+++ Records supplied
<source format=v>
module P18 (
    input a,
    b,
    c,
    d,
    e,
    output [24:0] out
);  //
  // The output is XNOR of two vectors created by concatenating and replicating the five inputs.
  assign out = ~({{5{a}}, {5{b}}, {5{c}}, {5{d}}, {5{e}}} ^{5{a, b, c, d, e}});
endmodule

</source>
++++++
+++ Records supplied
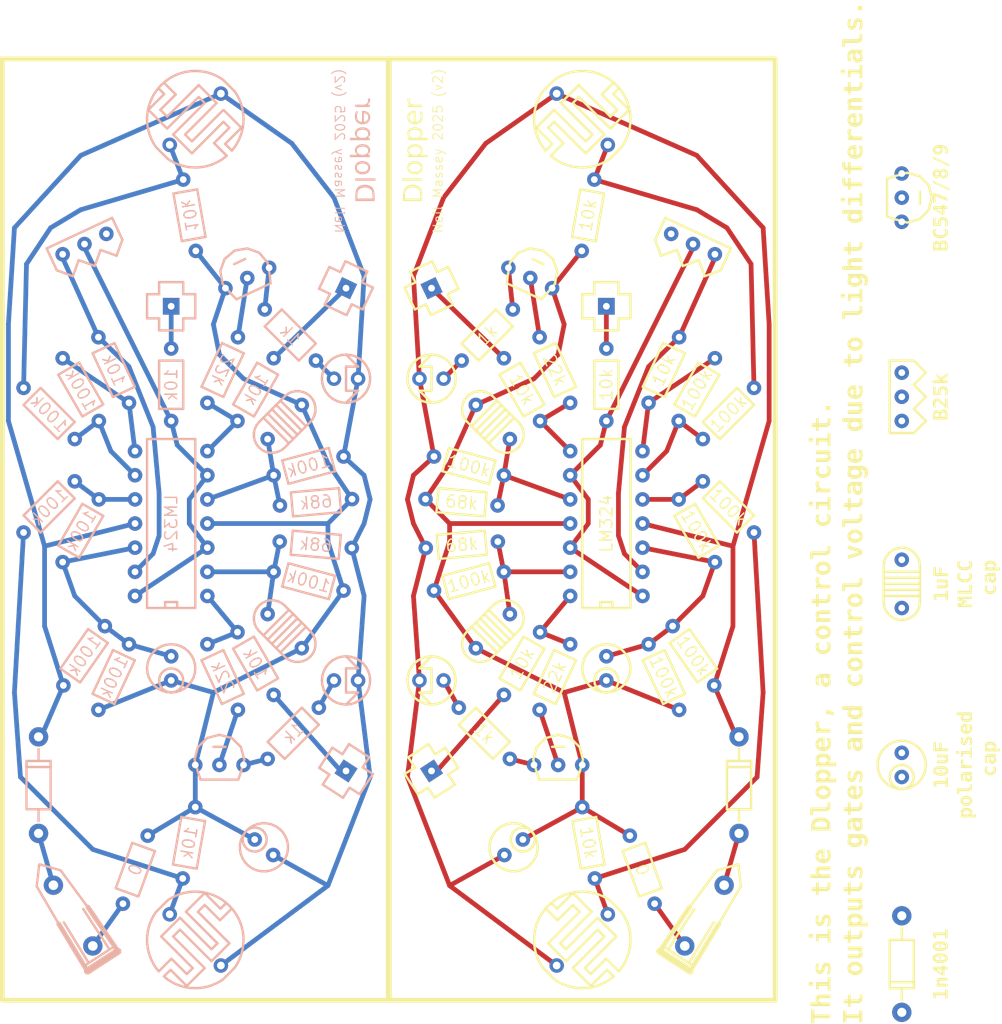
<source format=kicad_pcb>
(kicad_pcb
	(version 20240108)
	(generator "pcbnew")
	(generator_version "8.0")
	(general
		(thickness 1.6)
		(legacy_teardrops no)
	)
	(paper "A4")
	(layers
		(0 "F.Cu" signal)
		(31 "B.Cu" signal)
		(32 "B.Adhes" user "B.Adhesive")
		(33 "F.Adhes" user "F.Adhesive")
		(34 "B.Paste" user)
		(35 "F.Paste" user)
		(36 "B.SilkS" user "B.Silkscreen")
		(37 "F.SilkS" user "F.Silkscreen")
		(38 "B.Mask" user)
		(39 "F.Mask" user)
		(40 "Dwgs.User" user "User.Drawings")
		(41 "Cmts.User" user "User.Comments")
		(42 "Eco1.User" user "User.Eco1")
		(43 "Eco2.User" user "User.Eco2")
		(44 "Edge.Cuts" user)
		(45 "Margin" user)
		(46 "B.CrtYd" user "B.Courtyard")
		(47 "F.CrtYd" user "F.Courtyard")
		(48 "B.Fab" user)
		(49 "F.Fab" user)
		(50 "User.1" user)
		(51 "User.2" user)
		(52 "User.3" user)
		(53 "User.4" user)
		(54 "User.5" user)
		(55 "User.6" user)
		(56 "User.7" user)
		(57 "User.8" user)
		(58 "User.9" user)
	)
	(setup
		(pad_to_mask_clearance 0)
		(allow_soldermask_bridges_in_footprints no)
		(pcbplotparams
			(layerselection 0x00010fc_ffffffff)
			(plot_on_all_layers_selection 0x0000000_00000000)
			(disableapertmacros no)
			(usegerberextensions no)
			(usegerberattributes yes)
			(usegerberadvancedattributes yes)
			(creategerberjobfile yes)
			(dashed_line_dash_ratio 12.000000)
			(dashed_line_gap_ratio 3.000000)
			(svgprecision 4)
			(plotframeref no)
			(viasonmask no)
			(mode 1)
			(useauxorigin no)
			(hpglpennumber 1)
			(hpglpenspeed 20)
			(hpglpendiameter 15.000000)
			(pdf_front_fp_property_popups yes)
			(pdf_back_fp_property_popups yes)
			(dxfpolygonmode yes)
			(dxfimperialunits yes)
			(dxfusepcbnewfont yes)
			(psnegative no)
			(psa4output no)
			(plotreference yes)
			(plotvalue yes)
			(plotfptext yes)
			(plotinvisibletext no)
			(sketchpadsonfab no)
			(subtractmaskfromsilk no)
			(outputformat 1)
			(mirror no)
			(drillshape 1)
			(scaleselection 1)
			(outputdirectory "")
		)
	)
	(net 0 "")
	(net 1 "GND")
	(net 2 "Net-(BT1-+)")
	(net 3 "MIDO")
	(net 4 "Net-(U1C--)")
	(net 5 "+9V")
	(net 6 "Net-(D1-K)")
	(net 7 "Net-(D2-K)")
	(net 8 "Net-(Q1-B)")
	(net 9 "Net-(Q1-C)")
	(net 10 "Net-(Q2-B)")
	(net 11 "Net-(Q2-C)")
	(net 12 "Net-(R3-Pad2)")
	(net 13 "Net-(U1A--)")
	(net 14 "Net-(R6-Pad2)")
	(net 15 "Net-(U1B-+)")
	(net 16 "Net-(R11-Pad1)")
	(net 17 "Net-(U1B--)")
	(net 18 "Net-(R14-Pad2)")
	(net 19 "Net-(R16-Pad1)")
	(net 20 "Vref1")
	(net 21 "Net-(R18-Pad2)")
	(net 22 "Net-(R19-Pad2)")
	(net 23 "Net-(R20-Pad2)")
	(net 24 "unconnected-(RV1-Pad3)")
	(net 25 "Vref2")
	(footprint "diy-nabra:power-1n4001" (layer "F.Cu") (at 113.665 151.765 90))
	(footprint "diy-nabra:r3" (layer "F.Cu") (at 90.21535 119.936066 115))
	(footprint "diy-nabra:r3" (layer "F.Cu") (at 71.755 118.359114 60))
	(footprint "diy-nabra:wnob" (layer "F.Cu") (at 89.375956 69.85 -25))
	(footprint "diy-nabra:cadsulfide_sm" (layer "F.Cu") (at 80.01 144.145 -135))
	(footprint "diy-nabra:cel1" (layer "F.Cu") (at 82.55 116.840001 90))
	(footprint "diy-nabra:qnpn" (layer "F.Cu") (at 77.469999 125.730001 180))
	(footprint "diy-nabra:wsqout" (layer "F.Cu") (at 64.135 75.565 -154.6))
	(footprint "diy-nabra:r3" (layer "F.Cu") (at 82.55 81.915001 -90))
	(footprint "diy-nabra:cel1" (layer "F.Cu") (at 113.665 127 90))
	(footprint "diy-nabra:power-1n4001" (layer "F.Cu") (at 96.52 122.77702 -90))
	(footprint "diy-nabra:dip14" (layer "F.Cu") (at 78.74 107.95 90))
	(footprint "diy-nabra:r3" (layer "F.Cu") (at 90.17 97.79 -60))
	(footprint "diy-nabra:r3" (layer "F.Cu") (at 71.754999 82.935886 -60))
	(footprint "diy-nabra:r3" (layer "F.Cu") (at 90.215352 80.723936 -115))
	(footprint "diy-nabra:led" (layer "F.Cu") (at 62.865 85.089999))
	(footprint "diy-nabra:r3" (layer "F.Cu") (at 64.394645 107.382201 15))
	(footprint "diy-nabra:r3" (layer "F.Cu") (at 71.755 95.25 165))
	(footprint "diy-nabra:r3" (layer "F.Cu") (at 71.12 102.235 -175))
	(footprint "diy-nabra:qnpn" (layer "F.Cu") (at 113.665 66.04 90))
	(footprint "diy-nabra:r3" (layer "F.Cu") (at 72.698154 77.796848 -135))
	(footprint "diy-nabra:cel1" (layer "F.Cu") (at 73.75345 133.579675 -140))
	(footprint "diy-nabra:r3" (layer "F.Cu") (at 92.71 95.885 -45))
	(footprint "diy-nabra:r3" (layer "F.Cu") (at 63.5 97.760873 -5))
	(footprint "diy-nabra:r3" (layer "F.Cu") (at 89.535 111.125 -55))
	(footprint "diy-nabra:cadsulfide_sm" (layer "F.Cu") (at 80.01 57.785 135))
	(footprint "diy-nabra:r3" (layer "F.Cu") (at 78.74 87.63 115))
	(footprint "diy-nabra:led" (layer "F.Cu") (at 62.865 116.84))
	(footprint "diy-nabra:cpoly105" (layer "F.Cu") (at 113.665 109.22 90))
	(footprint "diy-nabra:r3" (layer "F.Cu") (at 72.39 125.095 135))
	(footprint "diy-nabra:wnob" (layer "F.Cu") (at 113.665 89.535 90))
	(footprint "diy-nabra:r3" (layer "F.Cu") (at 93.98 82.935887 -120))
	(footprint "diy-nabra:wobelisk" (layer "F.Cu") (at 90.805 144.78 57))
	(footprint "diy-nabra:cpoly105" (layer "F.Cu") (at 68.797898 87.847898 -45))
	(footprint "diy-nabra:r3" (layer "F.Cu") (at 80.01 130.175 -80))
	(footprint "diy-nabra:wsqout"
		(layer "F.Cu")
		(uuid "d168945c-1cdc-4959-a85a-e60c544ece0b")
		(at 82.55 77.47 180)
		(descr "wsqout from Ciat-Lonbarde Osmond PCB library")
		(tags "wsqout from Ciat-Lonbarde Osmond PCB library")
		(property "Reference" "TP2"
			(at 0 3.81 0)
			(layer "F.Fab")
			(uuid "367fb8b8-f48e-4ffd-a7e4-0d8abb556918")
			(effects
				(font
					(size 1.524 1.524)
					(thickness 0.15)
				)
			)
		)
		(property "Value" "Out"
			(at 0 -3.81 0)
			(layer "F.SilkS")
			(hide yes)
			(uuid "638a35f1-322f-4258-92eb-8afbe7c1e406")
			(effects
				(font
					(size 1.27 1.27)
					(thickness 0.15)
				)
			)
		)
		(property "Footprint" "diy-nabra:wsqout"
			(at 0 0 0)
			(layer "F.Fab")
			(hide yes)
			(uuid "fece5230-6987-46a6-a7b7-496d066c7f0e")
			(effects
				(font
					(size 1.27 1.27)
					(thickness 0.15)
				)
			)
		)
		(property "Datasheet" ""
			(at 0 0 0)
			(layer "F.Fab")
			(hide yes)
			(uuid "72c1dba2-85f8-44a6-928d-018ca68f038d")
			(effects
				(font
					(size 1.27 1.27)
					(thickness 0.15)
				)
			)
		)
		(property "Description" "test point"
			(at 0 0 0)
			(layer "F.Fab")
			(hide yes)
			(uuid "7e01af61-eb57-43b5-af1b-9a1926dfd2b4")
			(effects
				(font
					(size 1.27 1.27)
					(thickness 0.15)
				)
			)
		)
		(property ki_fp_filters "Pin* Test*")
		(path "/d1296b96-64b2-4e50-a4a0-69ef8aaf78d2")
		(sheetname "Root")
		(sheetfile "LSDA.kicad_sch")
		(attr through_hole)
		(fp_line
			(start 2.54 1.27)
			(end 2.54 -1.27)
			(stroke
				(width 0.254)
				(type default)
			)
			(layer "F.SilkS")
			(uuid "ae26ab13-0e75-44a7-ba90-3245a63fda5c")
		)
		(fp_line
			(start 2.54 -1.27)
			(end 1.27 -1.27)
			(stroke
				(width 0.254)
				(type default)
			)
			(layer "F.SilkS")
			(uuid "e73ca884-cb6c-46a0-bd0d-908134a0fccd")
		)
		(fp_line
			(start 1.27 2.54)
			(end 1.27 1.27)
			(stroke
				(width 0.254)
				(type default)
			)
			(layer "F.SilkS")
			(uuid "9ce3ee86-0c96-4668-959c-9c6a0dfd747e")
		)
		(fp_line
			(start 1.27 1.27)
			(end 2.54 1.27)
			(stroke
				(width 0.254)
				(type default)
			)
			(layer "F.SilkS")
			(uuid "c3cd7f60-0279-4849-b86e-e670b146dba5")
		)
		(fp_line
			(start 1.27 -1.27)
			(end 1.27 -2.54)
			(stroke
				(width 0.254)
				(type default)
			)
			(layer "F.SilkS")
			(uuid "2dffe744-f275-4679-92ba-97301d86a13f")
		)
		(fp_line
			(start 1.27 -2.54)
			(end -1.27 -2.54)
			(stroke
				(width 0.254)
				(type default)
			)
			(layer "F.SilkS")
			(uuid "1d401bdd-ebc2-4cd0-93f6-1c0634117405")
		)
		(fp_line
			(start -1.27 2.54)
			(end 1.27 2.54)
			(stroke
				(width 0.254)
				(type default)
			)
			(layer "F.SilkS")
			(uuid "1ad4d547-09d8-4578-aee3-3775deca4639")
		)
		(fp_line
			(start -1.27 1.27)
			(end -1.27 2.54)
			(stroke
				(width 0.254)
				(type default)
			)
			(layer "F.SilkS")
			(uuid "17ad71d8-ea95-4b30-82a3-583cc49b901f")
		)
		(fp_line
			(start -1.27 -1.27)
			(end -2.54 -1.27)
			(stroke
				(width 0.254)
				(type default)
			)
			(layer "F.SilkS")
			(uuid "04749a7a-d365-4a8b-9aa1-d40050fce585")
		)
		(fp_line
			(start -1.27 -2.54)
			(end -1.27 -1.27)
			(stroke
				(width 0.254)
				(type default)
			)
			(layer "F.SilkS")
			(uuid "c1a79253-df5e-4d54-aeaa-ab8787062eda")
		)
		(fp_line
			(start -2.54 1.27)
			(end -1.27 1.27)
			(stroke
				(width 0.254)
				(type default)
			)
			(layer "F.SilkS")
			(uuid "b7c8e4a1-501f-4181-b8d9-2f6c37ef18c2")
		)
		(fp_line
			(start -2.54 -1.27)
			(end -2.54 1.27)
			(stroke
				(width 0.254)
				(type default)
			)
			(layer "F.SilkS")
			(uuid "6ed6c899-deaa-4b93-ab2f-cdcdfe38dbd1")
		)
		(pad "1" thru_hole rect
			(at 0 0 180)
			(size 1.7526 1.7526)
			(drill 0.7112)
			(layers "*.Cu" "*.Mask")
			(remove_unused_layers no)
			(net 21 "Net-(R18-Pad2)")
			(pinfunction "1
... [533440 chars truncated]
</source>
++++++
+++ Records supplied
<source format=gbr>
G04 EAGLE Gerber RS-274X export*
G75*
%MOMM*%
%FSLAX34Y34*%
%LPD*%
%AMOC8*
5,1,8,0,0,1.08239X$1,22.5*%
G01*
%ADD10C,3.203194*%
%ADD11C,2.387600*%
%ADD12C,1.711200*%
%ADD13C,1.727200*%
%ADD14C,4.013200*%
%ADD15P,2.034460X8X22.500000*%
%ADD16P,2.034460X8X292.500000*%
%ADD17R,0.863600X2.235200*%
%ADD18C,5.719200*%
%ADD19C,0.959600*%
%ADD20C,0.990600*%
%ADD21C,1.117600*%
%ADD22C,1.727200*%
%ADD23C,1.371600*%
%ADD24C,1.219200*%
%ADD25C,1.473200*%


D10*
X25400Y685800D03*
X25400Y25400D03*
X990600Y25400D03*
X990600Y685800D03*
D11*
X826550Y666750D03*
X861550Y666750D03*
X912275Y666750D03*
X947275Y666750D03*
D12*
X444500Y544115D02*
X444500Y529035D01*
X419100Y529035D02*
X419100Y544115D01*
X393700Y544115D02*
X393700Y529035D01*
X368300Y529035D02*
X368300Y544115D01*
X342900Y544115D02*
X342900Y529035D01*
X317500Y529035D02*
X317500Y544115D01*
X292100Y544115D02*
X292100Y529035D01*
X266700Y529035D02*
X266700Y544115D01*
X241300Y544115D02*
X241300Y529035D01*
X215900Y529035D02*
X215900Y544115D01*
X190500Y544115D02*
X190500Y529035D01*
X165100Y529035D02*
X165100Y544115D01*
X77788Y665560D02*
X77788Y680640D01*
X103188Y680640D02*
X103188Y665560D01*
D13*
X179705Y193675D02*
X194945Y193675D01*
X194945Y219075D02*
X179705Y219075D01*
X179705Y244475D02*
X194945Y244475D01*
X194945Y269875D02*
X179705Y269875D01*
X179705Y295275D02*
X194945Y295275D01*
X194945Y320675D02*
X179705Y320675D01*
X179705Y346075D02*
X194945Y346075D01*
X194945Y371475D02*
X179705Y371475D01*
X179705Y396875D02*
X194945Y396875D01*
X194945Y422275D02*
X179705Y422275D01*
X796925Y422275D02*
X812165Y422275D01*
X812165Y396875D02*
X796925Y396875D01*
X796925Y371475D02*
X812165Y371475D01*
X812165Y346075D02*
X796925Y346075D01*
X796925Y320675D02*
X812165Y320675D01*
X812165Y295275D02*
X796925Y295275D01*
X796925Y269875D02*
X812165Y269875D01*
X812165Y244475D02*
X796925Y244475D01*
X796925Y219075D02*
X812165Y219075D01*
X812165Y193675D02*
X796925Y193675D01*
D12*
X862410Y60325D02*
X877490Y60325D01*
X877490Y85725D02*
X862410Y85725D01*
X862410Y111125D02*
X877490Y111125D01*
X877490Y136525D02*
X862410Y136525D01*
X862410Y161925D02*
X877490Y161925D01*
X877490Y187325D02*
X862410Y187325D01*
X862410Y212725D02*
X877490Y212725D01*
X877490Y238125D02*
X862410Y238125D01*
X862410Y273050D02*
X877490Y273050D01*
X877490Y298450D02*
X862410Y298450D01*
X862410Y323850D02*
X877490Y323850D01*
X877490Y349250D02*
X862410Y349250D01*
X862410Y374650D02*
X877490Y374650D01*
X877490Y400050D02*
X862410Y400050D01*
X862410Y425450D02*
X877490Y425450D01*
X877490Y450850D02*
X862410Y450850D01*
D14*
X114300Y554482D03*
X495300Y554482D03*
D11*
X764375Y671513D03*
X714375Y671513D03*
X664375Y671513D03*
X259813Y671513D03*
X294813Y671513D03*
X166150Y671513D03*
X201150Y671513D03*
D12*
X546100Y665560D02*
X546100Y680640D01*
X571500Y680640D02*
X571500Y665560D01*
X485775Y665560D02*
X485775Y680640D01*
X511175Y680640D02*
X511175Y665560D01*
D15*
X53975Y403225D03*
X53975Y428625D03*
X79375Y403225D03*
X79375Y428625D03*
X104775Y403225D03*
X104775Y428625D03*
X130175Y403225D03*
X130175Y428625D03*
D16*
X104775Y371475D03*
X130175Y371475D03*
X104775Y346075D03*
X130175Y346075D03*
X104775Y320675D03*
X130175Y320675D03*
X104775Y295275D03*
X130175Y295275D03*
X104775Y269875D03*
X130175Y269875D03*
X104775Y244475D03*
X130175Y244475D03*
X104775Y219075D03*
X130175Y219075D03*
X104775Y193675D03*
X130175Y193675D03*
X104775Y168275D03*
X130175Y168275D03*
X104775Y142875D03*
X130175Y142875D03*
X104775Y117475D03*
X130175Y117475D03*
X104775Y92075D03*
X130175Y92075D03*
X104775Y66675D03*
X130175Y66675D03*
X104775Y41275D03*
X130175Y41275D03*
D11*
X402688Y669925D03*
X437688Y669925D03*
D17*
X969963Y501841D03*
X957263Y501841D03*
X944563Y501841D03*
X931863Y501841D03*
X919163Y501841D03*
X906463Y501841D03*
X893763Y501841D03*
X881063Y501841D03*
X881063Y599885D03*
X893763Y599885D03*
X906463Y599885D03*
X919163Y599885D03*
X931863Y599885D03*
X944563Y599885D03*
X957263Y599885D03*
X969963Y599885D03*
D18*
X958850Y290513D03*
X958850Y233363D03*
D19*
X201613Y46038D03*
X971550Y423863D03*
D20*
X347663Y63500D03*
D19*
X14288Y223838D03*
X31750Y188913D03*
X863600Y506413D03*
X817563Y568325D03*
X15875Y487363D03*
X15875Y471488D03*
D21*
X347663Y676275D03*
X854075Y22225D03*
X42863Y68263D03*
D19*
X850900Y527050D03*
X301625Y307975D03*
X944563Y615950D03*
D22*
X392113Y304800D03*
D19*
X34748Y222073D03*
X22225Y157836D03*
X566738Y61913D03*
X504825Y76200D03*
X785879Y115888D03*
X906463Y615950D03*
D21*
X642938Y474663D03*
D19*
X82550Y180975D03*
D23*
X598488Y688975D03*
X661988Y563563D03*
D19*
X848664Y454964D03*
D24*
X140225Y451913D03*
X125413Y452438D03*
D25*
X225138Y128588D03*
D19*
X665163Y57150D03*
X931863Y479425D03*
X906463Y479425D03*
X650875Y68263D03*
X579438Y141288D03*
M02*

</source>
++++++
**What you need to do:** Please go through the data above and copy each line containing the word "Ciat".

**Written solution:**
		(descr "wsqout from Ciat-Lonbarde Osmond PCB library")
		(tags "wsqout from Ciat-Lonbarde Osmond PCB library")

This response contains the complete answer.